Available data =

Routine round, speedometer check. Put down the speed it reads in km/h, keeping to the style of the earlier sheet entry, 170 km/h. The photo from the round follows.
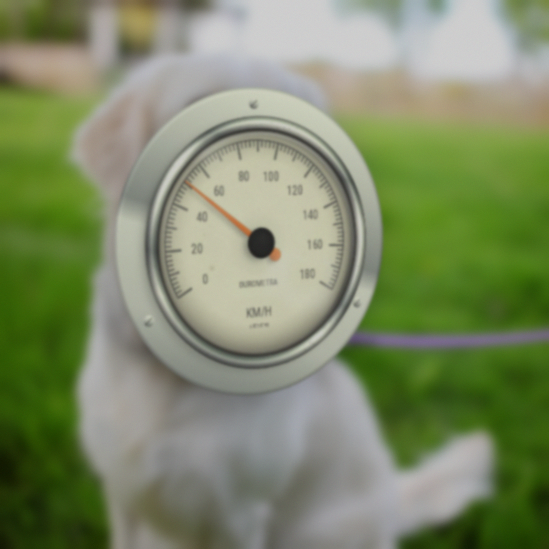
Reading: 50 km/h
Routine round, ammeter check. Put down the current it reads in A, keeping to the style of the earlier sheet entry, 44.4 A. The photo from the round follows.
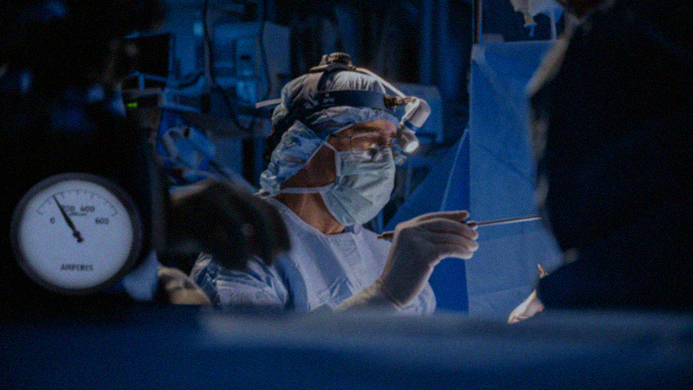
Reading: 150 A
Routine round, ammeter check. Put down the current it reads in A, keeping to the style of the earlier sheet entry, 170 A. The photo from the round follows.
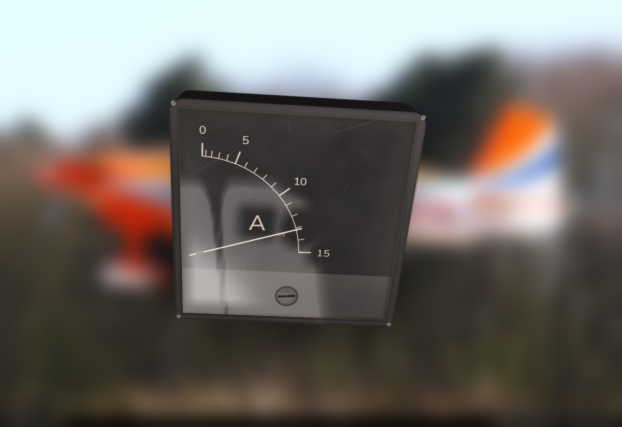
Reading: 13 A
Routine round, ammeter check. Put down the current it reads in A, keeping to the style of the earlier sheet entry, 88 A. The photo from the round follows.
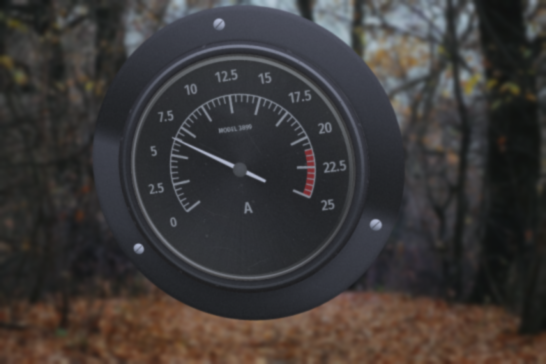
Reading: 6.5 A
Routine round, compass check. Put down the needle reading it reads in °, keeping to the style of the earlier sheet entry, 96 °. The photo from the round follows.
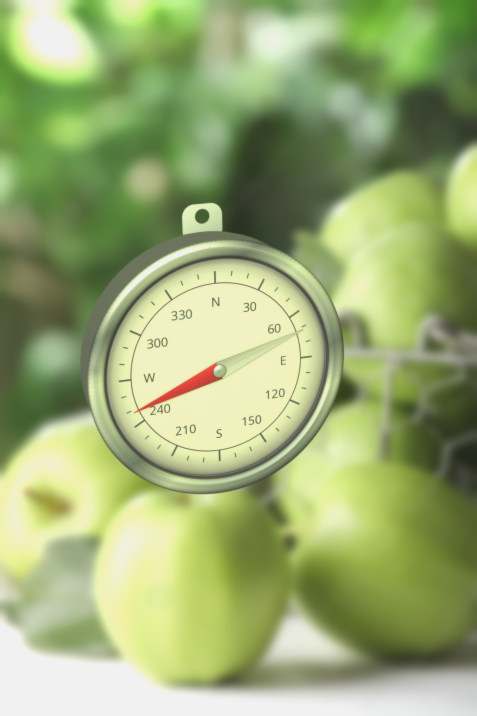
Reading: 250 °
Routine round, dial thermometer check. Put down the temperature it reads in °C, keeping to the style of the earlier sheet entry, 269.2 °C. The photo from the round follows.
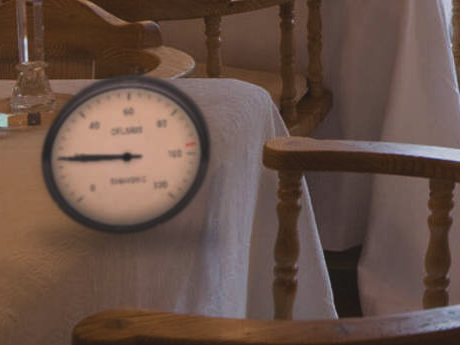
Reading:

Task directions = Render the rows from the line containing "Routine round, compass" through the end of the rows as a JSON list of strings, one string per line, skipping blank lines and leaving out the pictures.

Task result =
[
  "Routine round, compass check. Put down the needle reading it reads in °, keeping to the style of the earlier sheet entry, 96 °. The photo from the round follows.",
  "Reading: 250 °",
  "Routine round, dial thermometer check. Put down the temperature it reads in °C, keeping to the style of the earlier sheet entry, 269.2 °C. The photo from the round follows.",
  "Reading:"
]